## Exercise aim
Output each entry verbatim. Leave the images out.

## Stored entries
- Opening Delimiter -
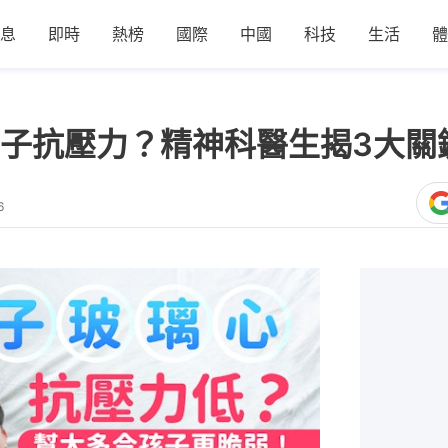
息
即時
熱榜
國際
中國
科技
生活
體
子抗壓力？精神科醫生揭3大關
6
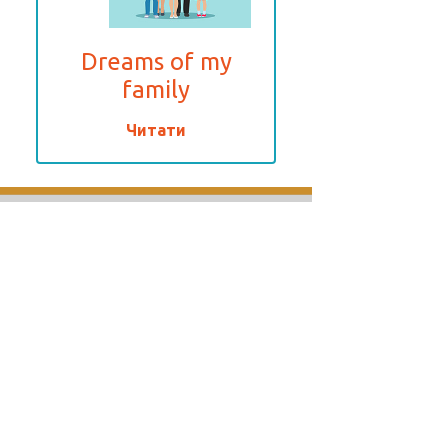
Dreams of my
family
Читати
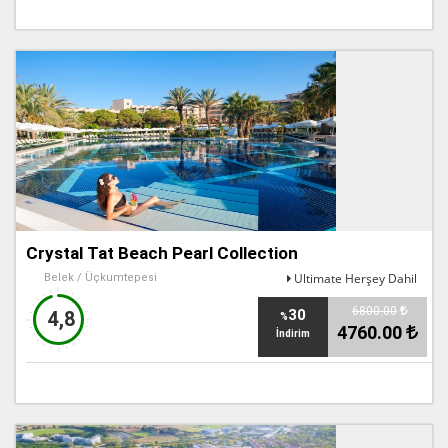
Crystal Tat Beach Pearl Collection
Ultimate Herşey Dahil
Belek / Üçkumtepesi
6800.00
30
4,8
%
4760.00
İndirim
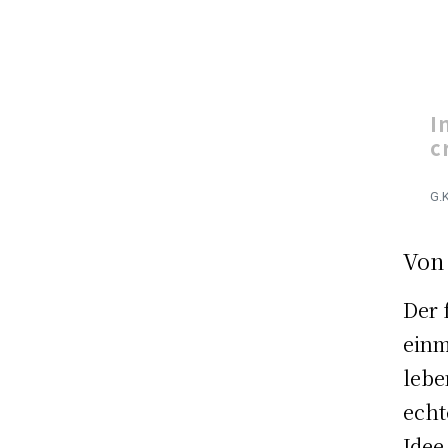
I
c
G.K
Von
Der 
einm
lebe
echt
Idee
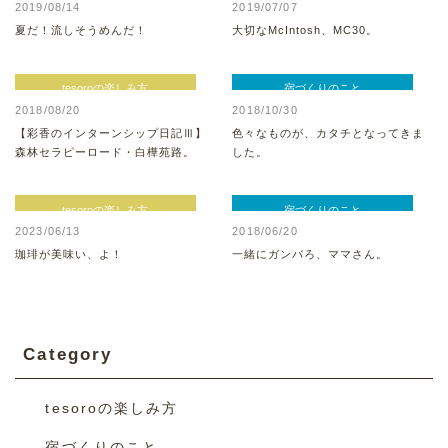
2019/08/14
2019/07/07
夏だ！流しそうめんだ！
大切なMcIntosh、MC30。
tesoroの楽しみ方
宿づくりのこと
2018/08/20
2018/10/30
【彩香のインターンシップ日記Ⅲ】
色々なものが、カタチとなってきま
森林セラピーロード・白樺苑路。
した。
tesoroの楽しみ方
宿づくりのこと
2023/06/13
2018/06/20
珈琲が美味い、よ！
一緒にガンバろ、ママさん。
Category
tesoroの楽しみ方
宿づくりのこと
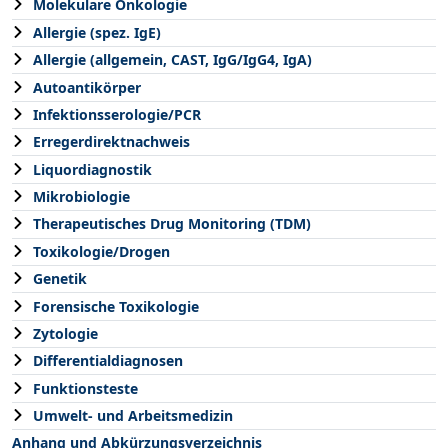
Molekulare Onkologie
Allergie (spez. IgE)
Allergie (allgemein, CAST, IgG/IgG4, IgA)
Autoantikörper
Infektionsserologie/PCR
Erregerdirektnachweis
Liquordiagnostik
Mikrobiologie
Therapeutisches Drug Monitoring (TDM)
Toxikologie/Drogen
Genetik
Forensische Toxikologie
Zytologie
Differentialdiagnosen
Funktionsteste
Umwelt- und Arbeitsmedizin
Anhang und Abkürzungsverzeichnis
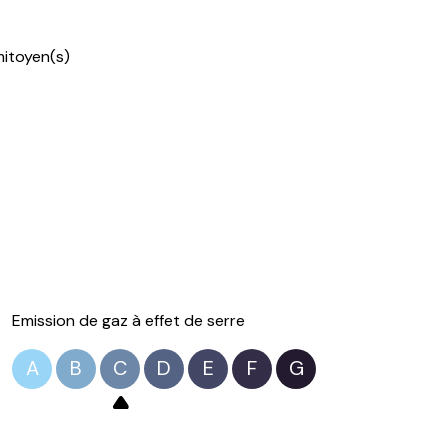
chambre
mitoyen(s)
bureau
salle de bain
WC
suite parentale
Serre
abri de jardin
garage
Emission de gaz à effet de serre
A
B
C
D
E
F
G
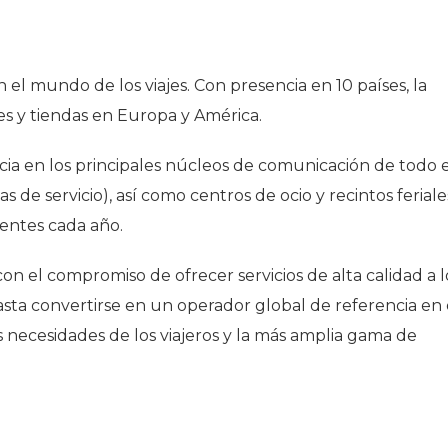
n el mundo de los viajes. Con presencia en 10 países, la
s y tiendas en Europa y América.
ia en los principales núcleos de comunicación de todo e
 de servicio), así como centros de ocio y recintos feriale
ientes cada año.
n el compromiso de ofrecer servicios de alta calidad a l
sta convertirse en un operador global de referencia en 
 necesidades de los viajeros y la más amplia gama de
- Closing Delimiter -
## Solution to this task
息
即時
熱榜
國際
中國
科技
生活
體
子抗壓力？精神科醫生揭3大關
6
Dreams of my
family
Читати
Crystal Tat Beach Pearl Collection
Ultimate Herşey Dahil
Belek / Üçkumtepesi
6800.00
30
4,8
%
4760.00
İndirim
I
c
G.K
Von
Der 
einm
lebe
echt
Idee
2019/08/14
2019/07/07
夏だ！流しそうめんだ！
大切なMcIntosh、MC30。
tesoroの楽しみ方
宿づくりのこと
2018/08/20
2018/10/30
【彩香のインターンシップ日記Ⅲ】
色々なものが、カタチとなってきま
森林セラピーロード・白樺苑路。
した。
tesoroの楽しみ方
宿づくりのこと
2023/06/13
2018/06/20
珈琲が美味い、よ！
一緒にガンバろ、ママさん。
Category
tesoroの楽しみ方
宿づくりのこと
Molekulare Onkologie
Allergie (spez. IgE)
Allergie (allgemein, CAST, IgG/IgG4, IgA)
Autoantikörper
Infektionsserologie/PCR
Erregerdirektnachweis
Liquordiagnostik
Mikrobiologie
Therapeutisches Drug Monitoring (TDM)
Toxikologie/Drogen
Genetik
Forensische Toxikologie
Zytologie
Differentialdiagnosen
Funktionsteste
Umwelt- und Arbeitsmedizin
Anhang und Abkürzungsverzeichnis
chambre
mitoyen(s)
bureau
salle de bain
WC
suite parentale
Serre
abri de jardin
garage
Emission de gaz à effet de serre
A
B
C
D
E
F
G
n el mundo de los viajes. Con presencia en 10 países, la
s y tiendas en Europa y América.
ia en los principales núcleos de comunicación de todo e
 de servicio), así como centros de ocio y recintos feriale
ientes cada año.
n el compromiso de ofrecer servicios de alta calidad a l
sta convertirse en un operador global de referencia en 
 necesidades de los viajeros y la más amplia gama de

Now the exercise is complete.